In tema di extracosti olimpici, intanto, la replica del Governo è affidata al sottosegretario alla presidenza del Consiglio Alessandro Morelli: "Sala ha fatto la scelta, legittima ma discutibile, di aprire ai privati la realizzazione degli impianti olimpici a Milano. Dice che l’ha fatto per non far spendere soldi pubblici, ma ciò è sintomo di una mentalità distorta. Il territorio milanese è un bene pubblico, non privato. E a Santa Giulia il sindaco ha concordato con un privato la costruzione di un palazzetto dello sport che resterà privato e sarà gestito in maniera privatistica. Un discorso simile riguarda anche il Villaggio olimpico. Siamo consapevoli di questa situazione e, avendo portato le Olimpiadi a Milano e Cortina, siamo i primi a essere impegnati perché i Giochi si realizzino al meglio. Il Governo, dunque, è disponibile a ragionare su qualunque tavolo, ma la critica di Sala è pretestuosa. È il sindaco ad aver deciso di puntare sui privati e ora chiede al Governo di intervenire sul problema degli extracosti".

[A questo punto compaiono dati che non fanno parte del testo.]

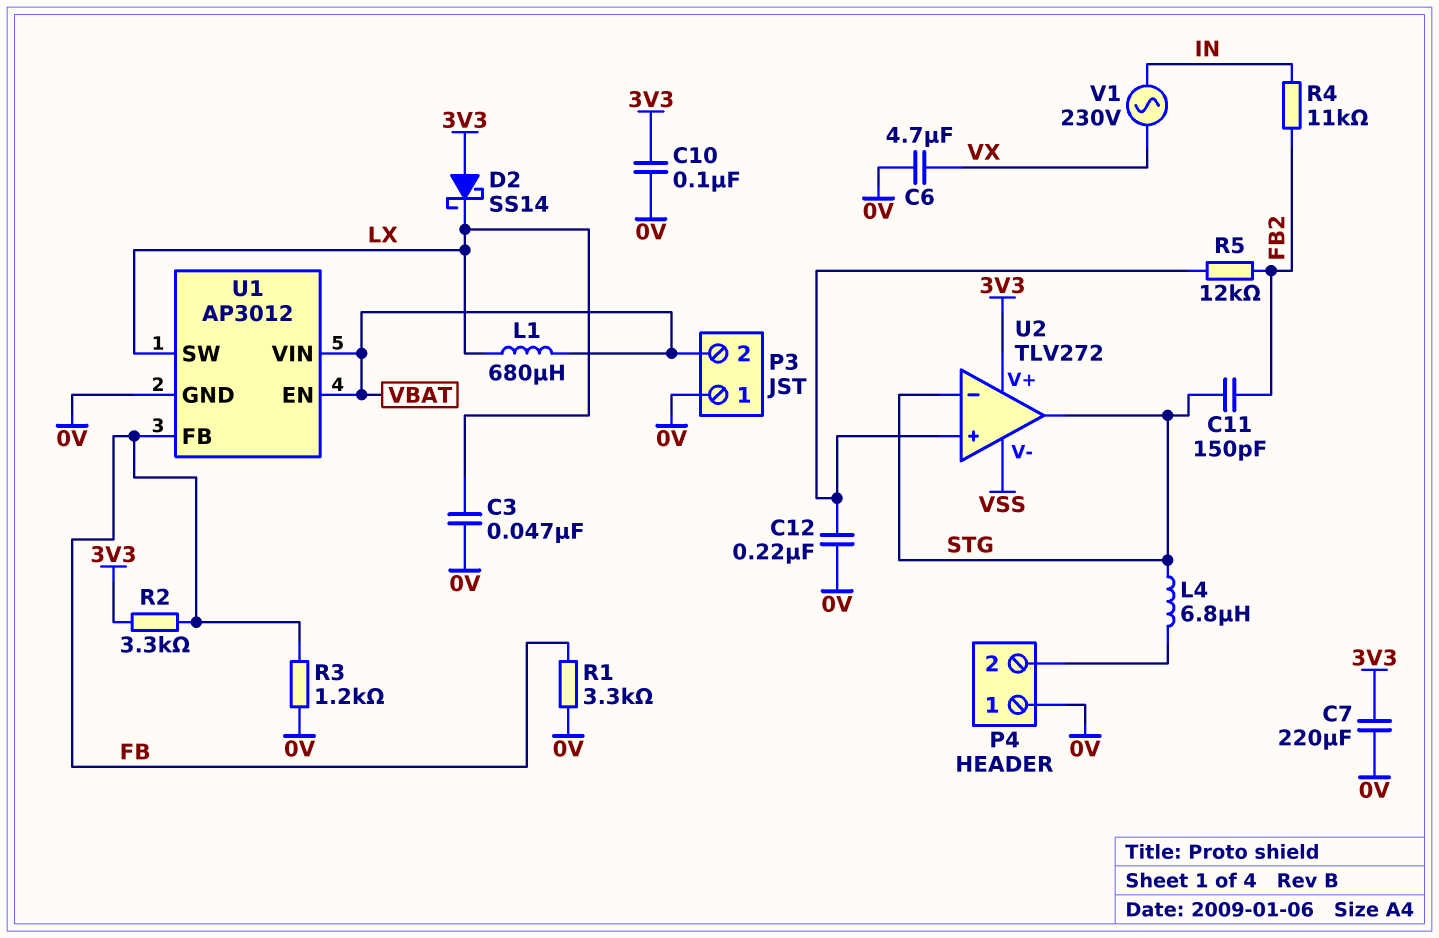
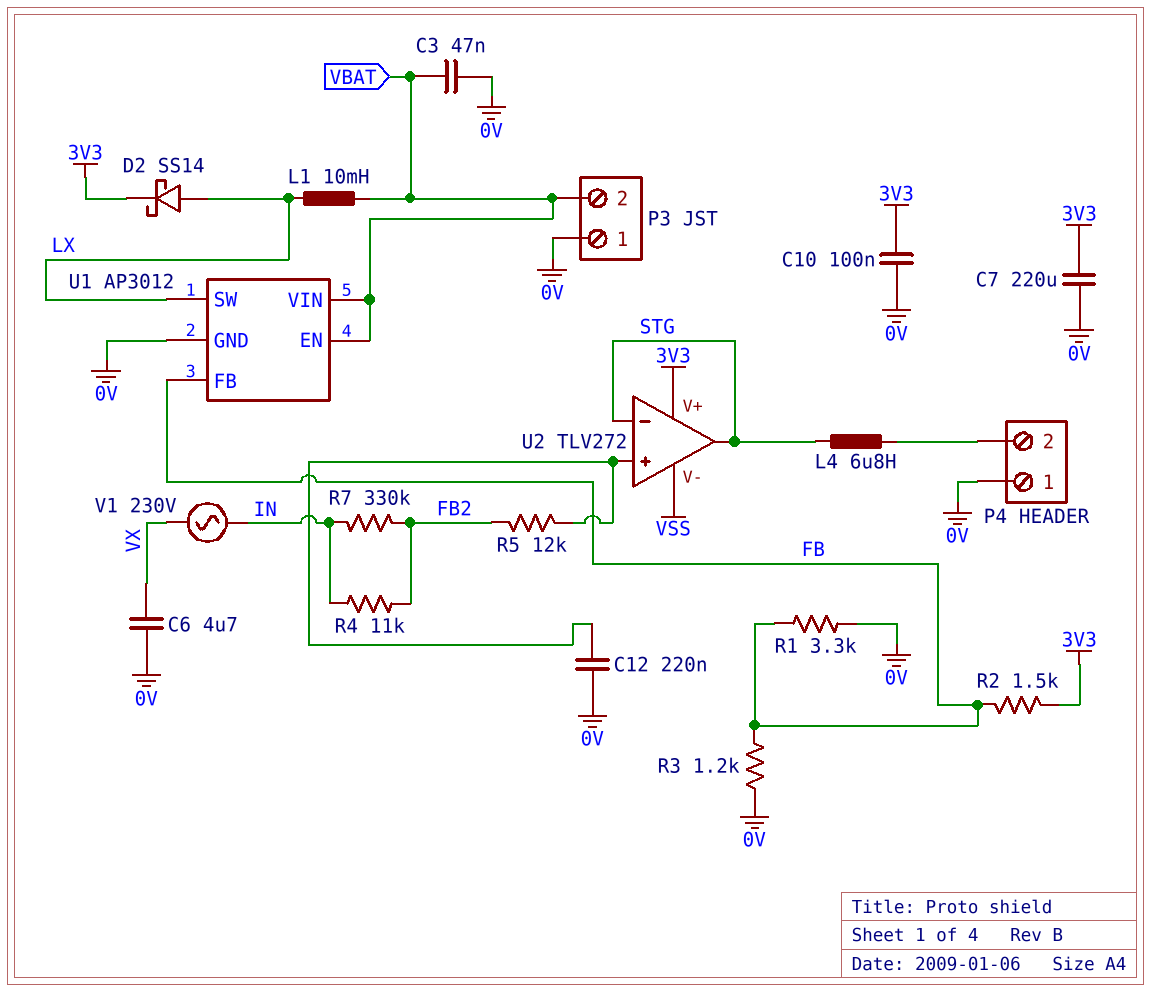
C3: 47nF (0V, LX) -> 47nF (0V, VBAT)
C11: 150pF (FB2, STG) -> none
D2: schottky SS14 (A 3V3, K LX) -> schottky SS14 (A LX, K 3V3)
L1: 680uH (LX, VBAT) -> 10mH (LX, VBAT)
R2: 3.3k (3V3, FB) -> 1.5k (3V3, FB)
R7: none -> 330k (FB2, IN)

Ma alla fine l’esecutivo nazionale potrebbe intervenire o è completamente escluso? "Per ora non c’è nessuna trattativa – replica il sottosegretario –. Mettere soldi dello Stato per opere private non risponde a una logica liberale. Le imprese azzerano il rischio d’impresa in questo modo: qualcosa è andato male e il Governo ci mette una pezza. Detto questo, noi guardiamo all’obiettivo finale: il successo delle Olimpiadi 2026".